When you reach the line containing "focal_35mm: 23" in the entries below, start writing out each line exactly, and stop after the line containing "exposure_s: 1/120".

── Records provided

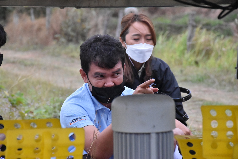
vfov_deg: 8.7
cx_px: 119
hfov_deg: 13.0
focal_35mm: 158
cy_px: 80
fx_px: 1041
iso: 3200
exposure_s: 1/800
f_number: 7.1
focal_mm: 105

────
── Records provided

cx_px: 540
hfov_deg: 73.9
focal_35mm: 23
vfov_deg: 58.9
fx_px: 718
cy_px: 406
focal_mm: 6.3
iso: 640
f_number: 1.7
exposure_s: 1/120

────

* Answer below:
focal_35mm: 23
vfov_deg: 58.9
fx_px: 718
cy_px: 406
focal_mm: 6.3
iso: 640
f_number: 1.7
exposure_s: 1/120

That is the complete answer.